A few months earlier, I had bumped into the current head of the journalism course that I completed 15 years ago, who told me that today’s students are very different from my cohort. In 2001, the typical journalism student’s dream job was writing features for The Guardian, and there was a clear series of steps towards that goal. Now, she said, the students do not envisage a stable career with a single employer; instead, they see themselves as brands to be built up through myriad social media platforms who will freelance for many companies.

Linear career paths are disappearing. Sophisticated skills are being mastered by machines. Entire industries may soon be gone in a puff of smoke. How on earth do schools prepare pupils for this fluid and highly uncertain world?

It’s a question that increasingly provides a prism through which value judgements about education are made.
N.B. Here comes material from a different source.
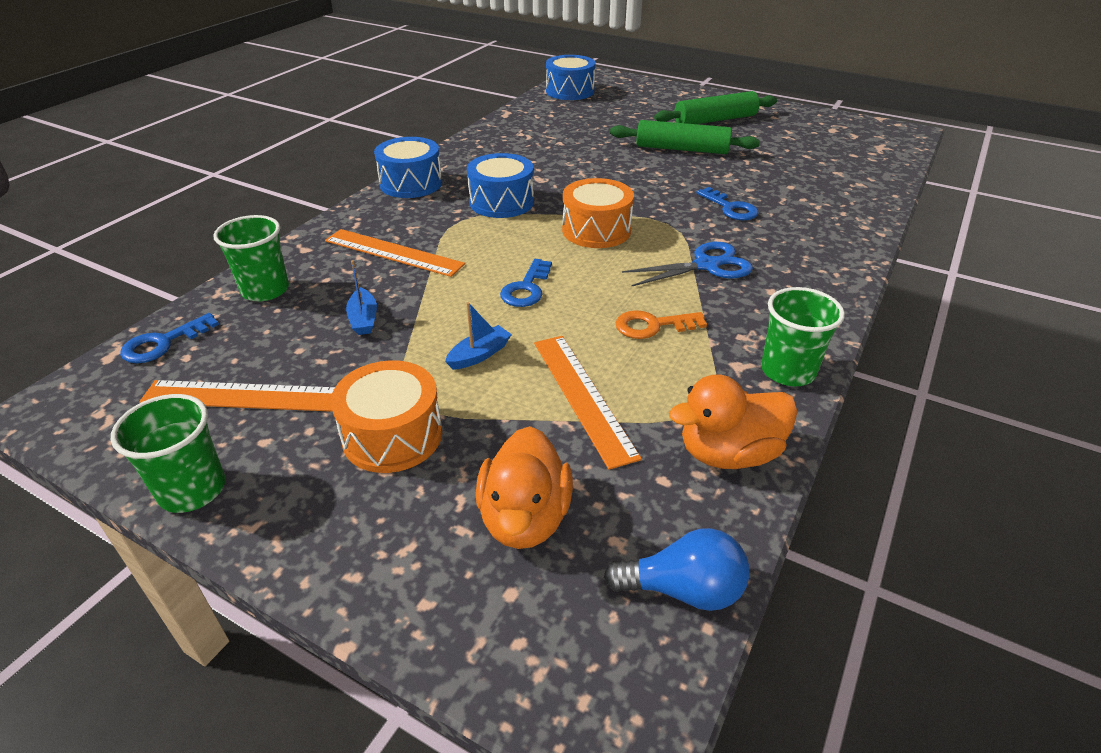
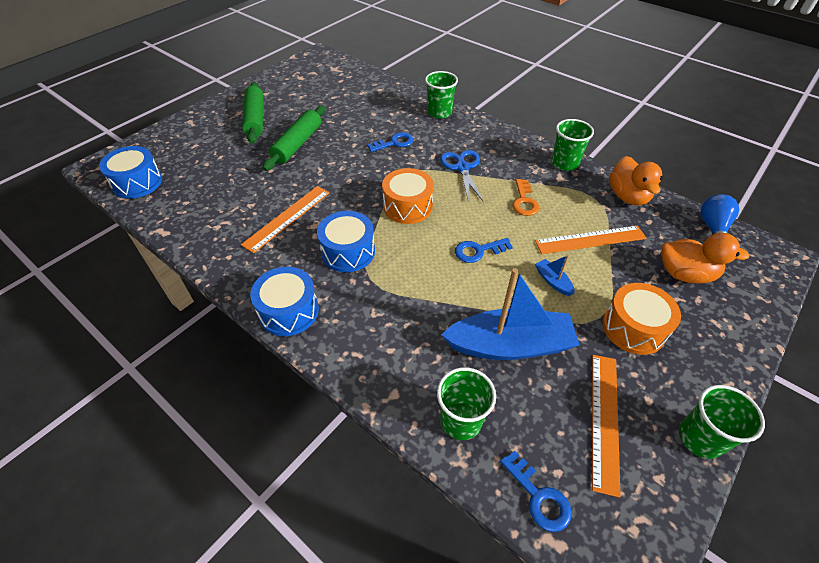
camera: 80 degrees left, 10 degrees up
orange ruler [325,229,465,277] -> orange ruler moved to [241,186,330,253]
blue boat [346,260,377,335] -> blue boat [441,268,580,360], size x2.41
blue key [500,259,552,307] -> blue key turned 135 degrees clockwise [455,238,513,263]
none -> green cup [425,71,458,118]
A case in point: the Scottish Secondary Teachers’ Association is calling for the reintroduction of principal teachers, but the dismissive riposte from the general secretary of the Association of Directors of Education in Scotland holds that this is out of step with the “complex interdisciplinary world” of 2016 and beyond.

We offer no verdict on that argument, but I do wonder if education has a tendency to miss the big picture.

Governance, standardised assessment and the viability of certain qualifications are important, of course, and have dominated debate of late.

By comparison, the inability of countless pupils and teachers to get online reliably feels like a fringe issue; the publication of a Scottish digital learning and teaching strategy in September passed with little fanfare.

Yet, surely it’s critical that schools have the bandwidth expected in workplaces, and that they can use phenomena connecting the world, such as YouTube and Twitter.

And when a couple of teachers toil away for a year to develop a highly useful education app, they shouldn’t have colleagues tell them that they can’t use it because their employers don’t provide the technological wherewithal (a scenario that I witnessed at a recent conference). Otherwise, there’s an implicit message: even in a time of unprecedented technological advances, it’s acceptable for schools to muddle through with a learning environment that resists the jump from analogue to digital.

Surely it’s critical that schools have the bandwidth expected in workplaces, and that they can use phenomena connecting the world, such as YouTube and Twitter

The wider world is rapidly digitising, with profound implications for all areas of life. But is this for good or bad? Will artificial intelligence liberate us from the drudgery of work or render us servile to technology corporations? Will the vast repository of information on the internet enlighten humanity or fuel confirmation bias on an unprecedented scale?

If schools can barely help pupils set foot in this daunting world, let alone make sense of it, we fail on a fundamental level. Of course, there are other important matters for education to consider, but to marginalise the all-pervasive digital world in the debate is foolish.

The digital era is here, like it or not. Plenty of schools and teachers want to help pupils get to grips with it - but they have to be equipped to do so.